Millions of people’s personal data may have leaked when Bulgaria’s tax authorities were hacked. It was discovered this week. IT security consultant Siren Hofvander tells Ekot that it is only a matter of time before something similar happens in Sweden.
On Monday, an email came to Bulgarian media from a Russian email address. The sender wrote that he or she, several months before, reached a large amount of information about Bulgarian nationals from the country’s tax authority, NRA.
The sender criticized the IT security of the Bulgarian authorities, and called it parodic.
Experts estimate that it can affect as many as five million people in the country who are affected. According to the media, the sensitive information is in the hacker forum.
A cybersecurity expert accused of hacking the data of more than 5 million Bulgarian taxpayers was released by police Wednesday after his charges were downgraded.
Kristian Boykov, a 20-year-old Bulgarian cybersecurity worker, was arrested in Bulgaria’s capital Sofia last week in connection to the breach. Police raided his home and seized computers and mobile devices with encrypted information. The hacker was found by police through the computer and software used in the attack, according to the Sofia prosecutor’s office.
Due to his work, which involves testing computer networks for potential vulnerabilities, some believe Boykov is a “white hat hacker” — a hacker that breaks into computer networks to expose vulnerabilities and push for the weaknesses to be fixed.
He has made news in Bulgaria before. In 2017, he hacked the Bulgarian education ministry’s website to expose its vulnerabilities. In a television interview, he described the work as “fulfilling my civic duty.”
Sofia prosecutors claim they tracked one of the stolen files from the latest data breach to a username used by Boykov. Boykov and his lawyer reject the allegations against him and say he was not involved in the incident.
The Bulgarian authorities have apologized for the leak and insisted on the number of sufferers being significantly fewer than five million, rather 3 percent of the country’s population.
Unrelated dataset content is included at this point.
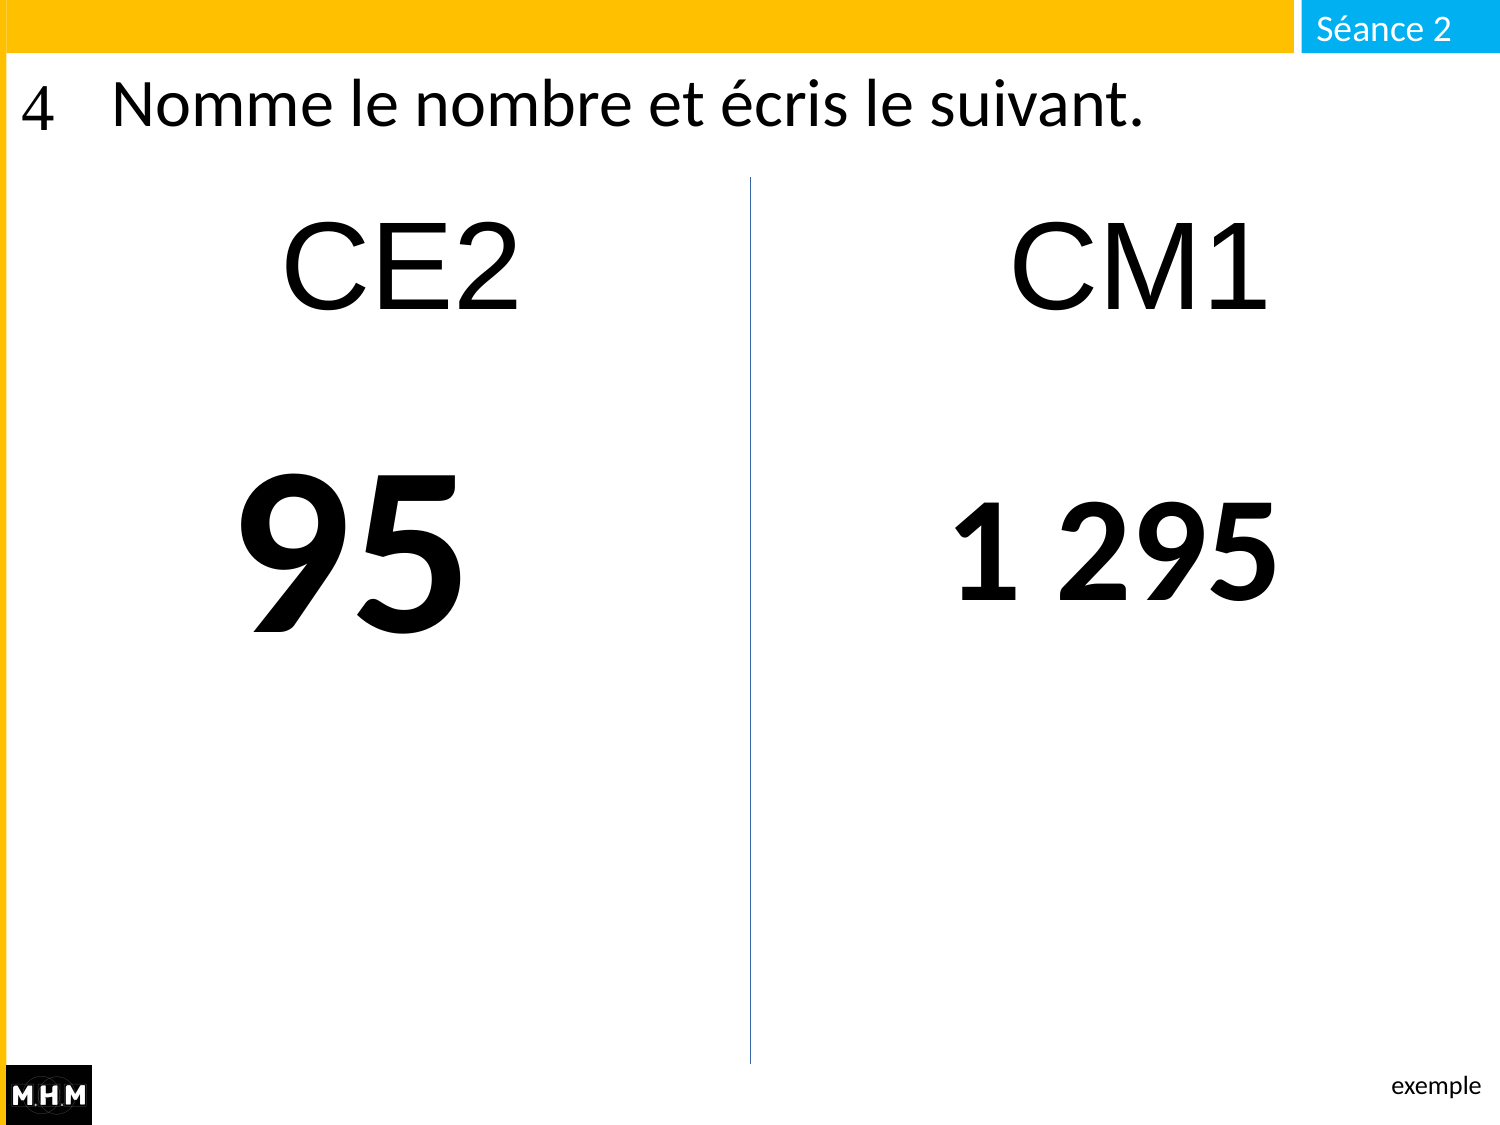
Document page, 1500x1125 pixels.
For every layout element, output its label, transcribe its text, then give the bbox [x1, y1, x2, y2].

They have also said that the person was a “hacking wizard”, but experts have said that the method used by the person is fairly basic and that it is rather about poor IT security.
Siren Hofvander , IT security consultant at Cybercom, believes that the discussion on IT security often focuses on “elite hackers” rather than security systems, where there are often shortcomings.
She also believes that it is likely that something similar will happen in Sweden:
– You always think that it is much more complex systems, but this is a password that could break, so I suspect that this will happen more in the future and that it is only a matter of time when it happens in Sweden, unfortunately.